Les entreprises technologiques de la Silicon Valley ont évité d’être directement visées par les sanctions, contrairement aux compagnies aériennes, aux banques et aux sociétés énergétiques. La pression politique exercée sur eux par les responsables politiques européens est cependant sans précédent. Les dirigeants des États baltes ont écrit à YouTube, Google, Twitter et Facebook pour demander aux plateformes de démonétiser les comptes des médias d’État et de ne pas autoriser les comptes à glorifier les crimes contre l’humanité. Le fait qu’un appel politique soit nécessaire pour pousser les entreprises à prendre position contre la glorification de la guerre et des crimes de guerre présumés est dévastateur.

Les décisions que prendront les entreprises en réponse à l’invasion russe de l’Ukraine auront des répercussions à la fois dans l’immédiat et dans l’avenir. Après tout, qu’est-ce qui justifie de supprimer la propagande d’État russe en temps de guerre, tout en la laissant en place en Syrie ou en Éthiopie ?
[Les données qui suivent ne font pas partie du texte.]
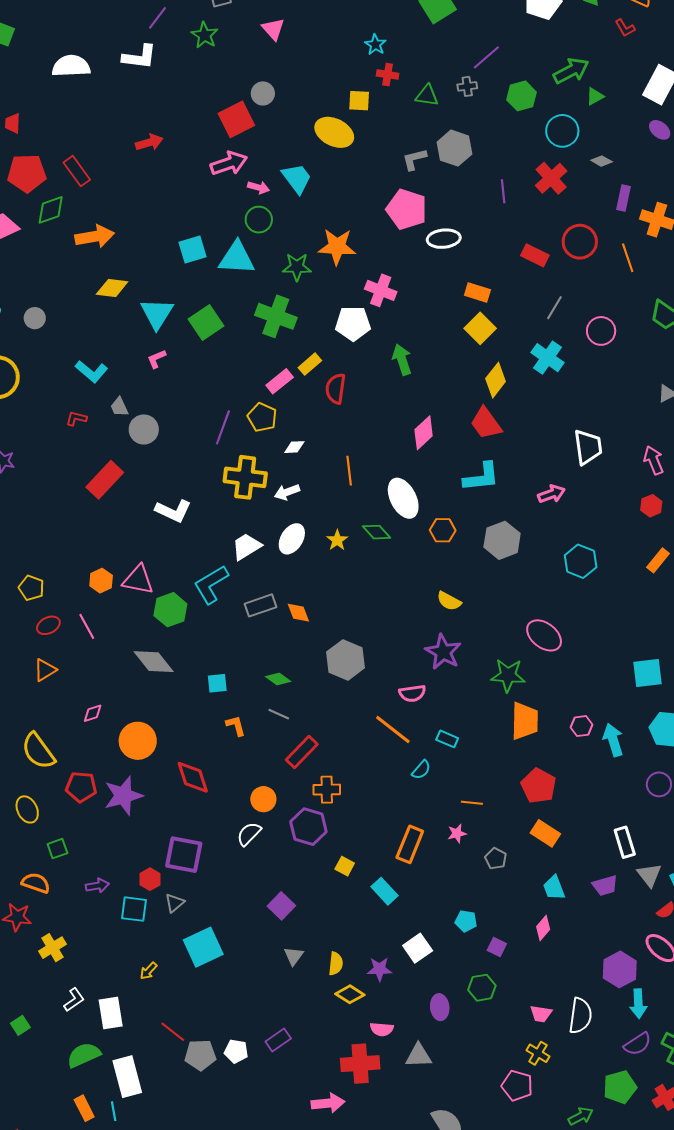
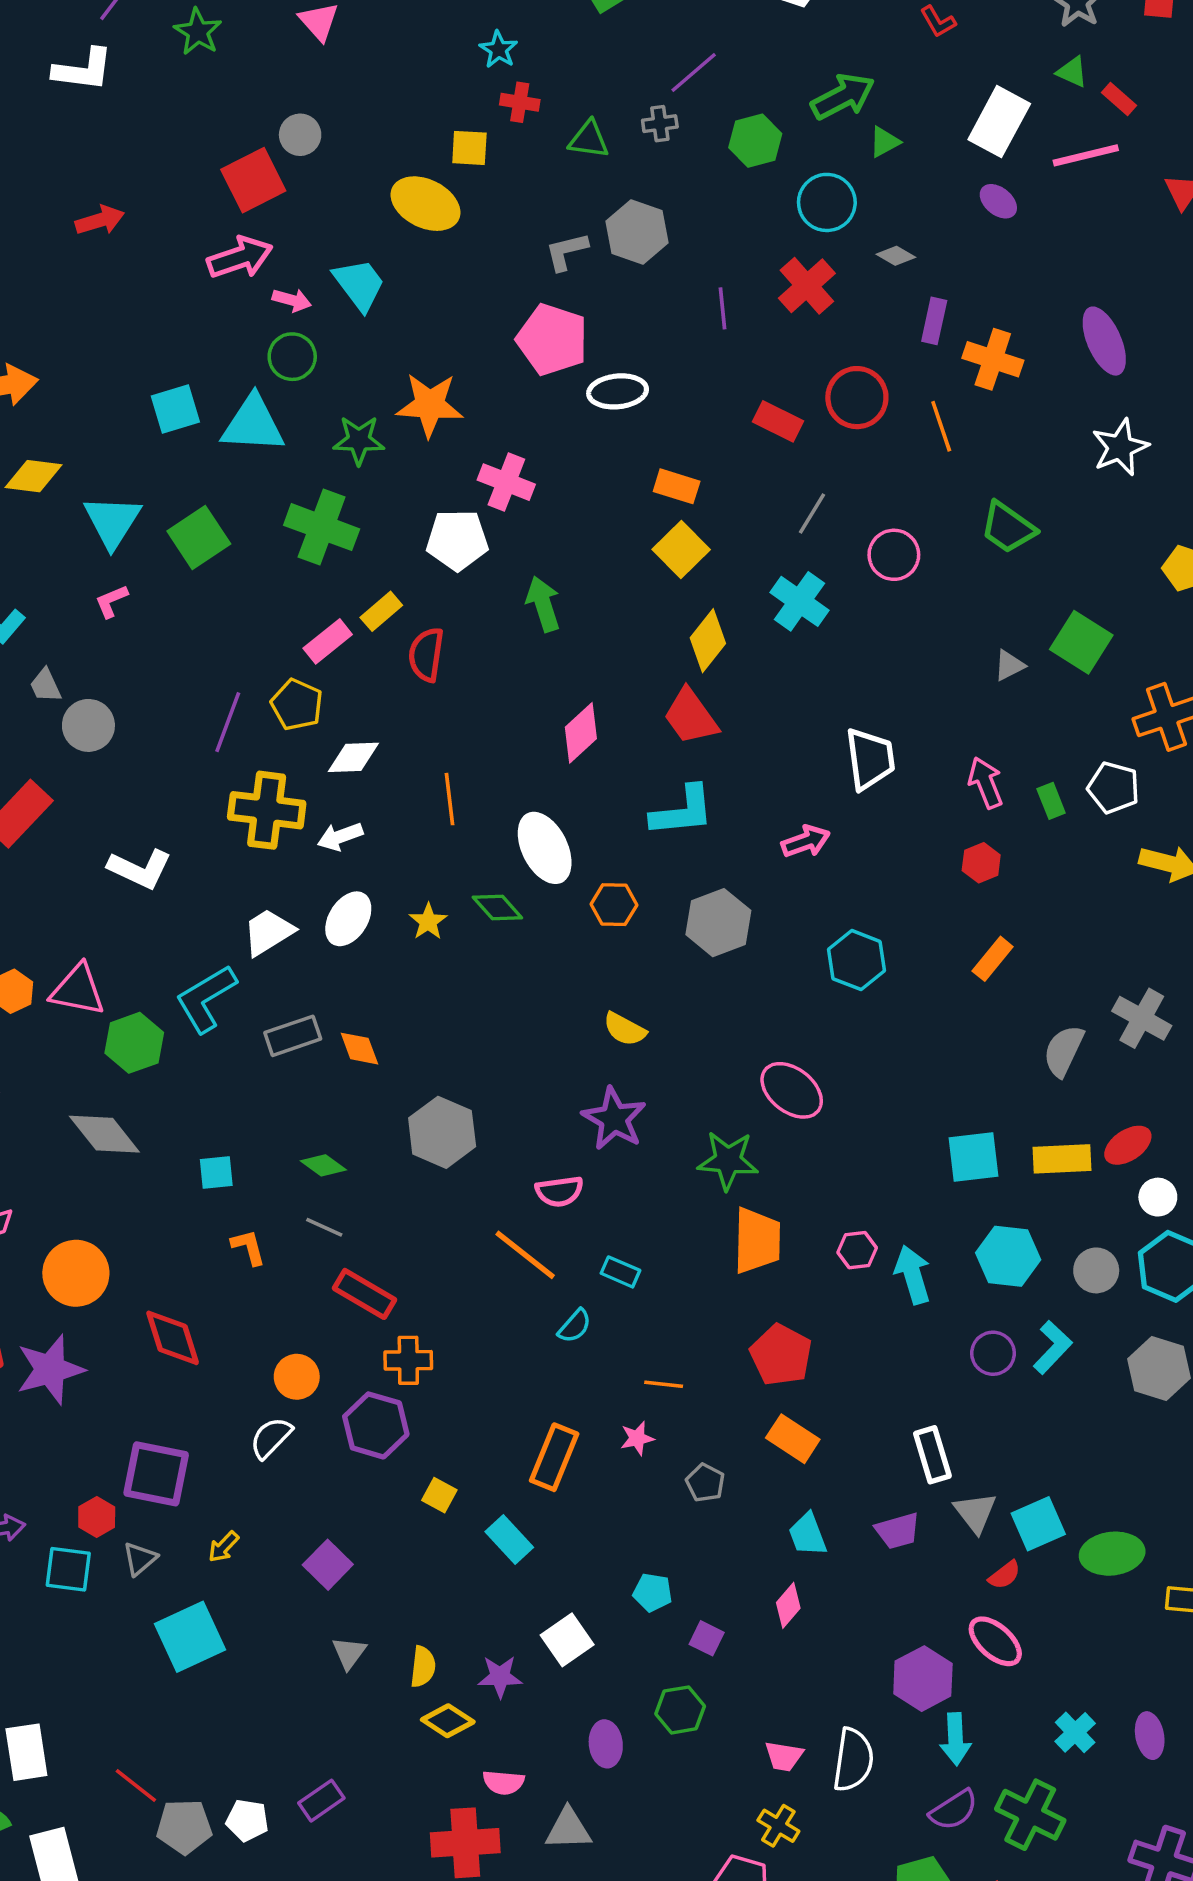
white diamond: (294, 447) -> (353, 757), size x1.4
red rectangle: (302, 752) -> (365, 1294), turned 76
yellow arrow: (148, 971) -> (223, 1547), moved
La place des entreprises technologiques au cœur de la guerre souligne le rôle puissant qu’elles ont appris à jouer. J’espère sincèrement que l’agression de Poutine et le rôle essentiel que sa machine de propagande a joué leur serviront de signal d’alarme plus large. Il ne faudrait pas qu’un nouveau conflit éclate pour que les entreprises deviennent des acteurs responsables, et tracent globalement quelques lignes morales élémentaires.